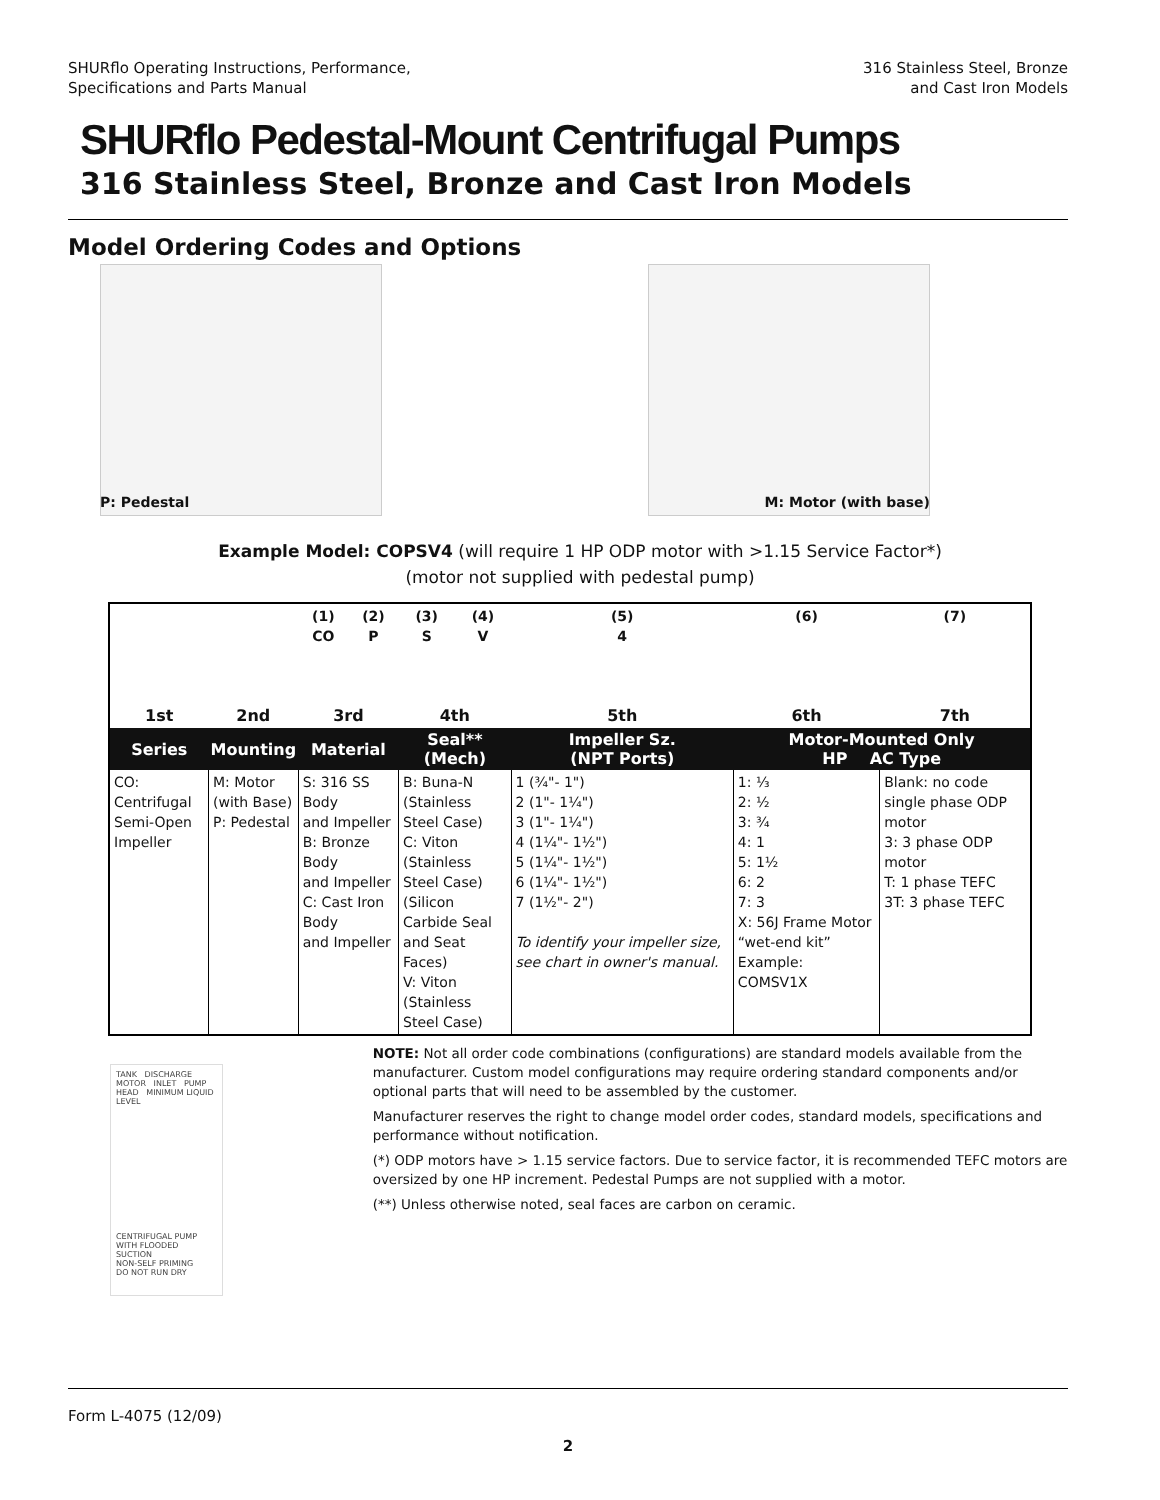SHURflo Operating Instructions, Performance,
Specifications and Parts Manual
316 Stainless Steel, Bronze
and Cast Iron Models
SHURflo Pedestal-Mount Centrifugal Pumps
316 Stainless Steel, Bronze and Cast Iron Models
Model Ordering Codes and Options
P: Pedestal M: Motor (with base)
Example Model: COPSV4 (will require 1 HP ODP motor with >1.15 Service Factor*)
(motor not supplied with pedestal pump)
| | | (1) CO | (2) P | (3) S | (4) V | (5) 4 | (6) | (7) |
| 1st | 2nd | 3rd | | 4th | | 5th | 6th | 7th |
| Series | Mounting | Material | | Seal** (Mech) | | Impeller Sz. (NPT Ports) | Motor-Mounted Only HP AC Type | |
| CO: Centrifugal Semi-Open Impeller | M: Motor (with Base) P: Pedestal | S: 316 SS Body and Impeller B: Bronze Body and Impeller C: Cast Iron Body and Impeller | | B: Buna-N (Stainless Steel Case) C: Viton (Stainless Steel Case) (Silicon Carbide Seal and Seat Faces) V: Viton (Stainless Steel Case) | | 1 (¾"- 1") 2 (1"- 1¼") 3 (1"- 1¼") 4 (1¼"- 1½") 5 (1¼"- 1½") 6 (1¼"- 1½") 7 (1½"- 2") To identify your impeller size, see chart in owner's manual. | 1: ⅓ 2: ½ 3: ¾ 4: 1 5: 1½ 6: 2 7: 3 X: 56J Frame Motor “wet-end kit” Example: COMSV1X | Blank: no code single phase ODP motor 3: 3 phase ODP motor T: 1 phase TEFC 3T: 3 phase TEFC |
TANK DISCHARGE MOTOR INLET PUMP HEAD MINIMUM LIQUID LEVEL
CENTRIFUGAL PUMP WITH FLOODED SUCTION
NON-SELF PRIMING
DO NOT RUN DRY
NOTE: Not all order code combinations (configurations) are standard models available from the manufacturer. Custom model configurations may require ordering standard components and/or optional parts that will need to be assembled by the customer.
Manufacturer reserves the right to change model order codes, standard models, specifications and performance without notification.
(*) ODP motors have > 1.15 service factors. Due to service factor, it is recommended TEFC motors are oversized by one HP increment. Pedestal Pumps are not supplied with a motor.
(**) Unless otherwise noted, seal faces are carbon on ceramic.
Form L-4075 (12/09)
2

======

> About this task: Omit every picture, then reproduce the rest of the listing exactly.

> Result:
SHURflo Operating Instructions, Performance,
Specifications and Parts Manual
316 Stainless Steel, Bronze
and Cast Iron Models
SHURflo Pedestal-Mount Centrifugal Pumps
316 Stainless Steel, Bronze and Cast Iron Models
Model Ordering Codes and Options
P: Pedestal M: Motor (with base)
Example Model: COPSV4 (will require 1 HP ODP motor with >1.15 Service Factor*)
(motor not supplied with pedestal pump)
| | | (1) CO | (2) P | (3) S | (4) V | (5) 4 | (6) | (7) |
| 1st | 2nd | 3rd | | 4th | | 5th | 6th | 7th |
| Series | Mounting | Material | | Seal** (Mech) | | Impeller Sz. (NPT Ports) | Motor-Mounted Only HP AC Type | |
| CO: Centrifugal Semi-Open Impeller | M: Motor (with Base) P: Pedestal | S: 316 SS Body and Impeller B: Bronze Body and Impeller C: Cast Iron Body and Impeller | | B: Buna-N (Stainless Steel Case) C: Viton (Stainless Steel Case) (Silicon Carbide Seal and Seat Faces) V: Viton (Stainless Steel Case) | | 1 (¾"- 1") 2 (1"- 1¼") 3 (1"- 1¼") 4 (1¼"- 1½") 5 (1¼"- 1½") 6 (1¼"- 1½") 7 (1½"- 2") To identify your impeller size, see chart in owner's manual. | 1: ⅓ 2: ½ 3: ¾ 4: 1 5: 1½ 6: 2 7: 3 X: 56J Frame Motor “wet-end kit” Example: COMSV1X | Blank: no code single phase ODP motor 3: 3 phase ODP motor T: 1 phase TEFC 3T: 3 phase TEFC |
TANK DISCHARGE MOTOR INLET PUMP HEAD MINIMUM LIQUID LEVEL
CENTRIFUGAL PUMP WITH FLOODED SUCTION
NON-SELF PRIMING
DO NOT RUN DRY
NOTE: Not all order code combinations (configurations) are standard models available from the manufacturer. Custom model configurations may require ordering standard components and/or optional parts that will need to be assembled by the customer.
Manufacturer reserves the right to change model order codes, standard models, specifications and performance without notification.
(*) ODP motors have > 1.15 service factors. Due to service factor, it is recommended TEFC motors are oversized by one HP increment. Pedestal Pumps are not supplied with a motor.
(**) Unless otherwise noted, seal faces are carbon on ceramic.
Form L-4075 (12/09)
2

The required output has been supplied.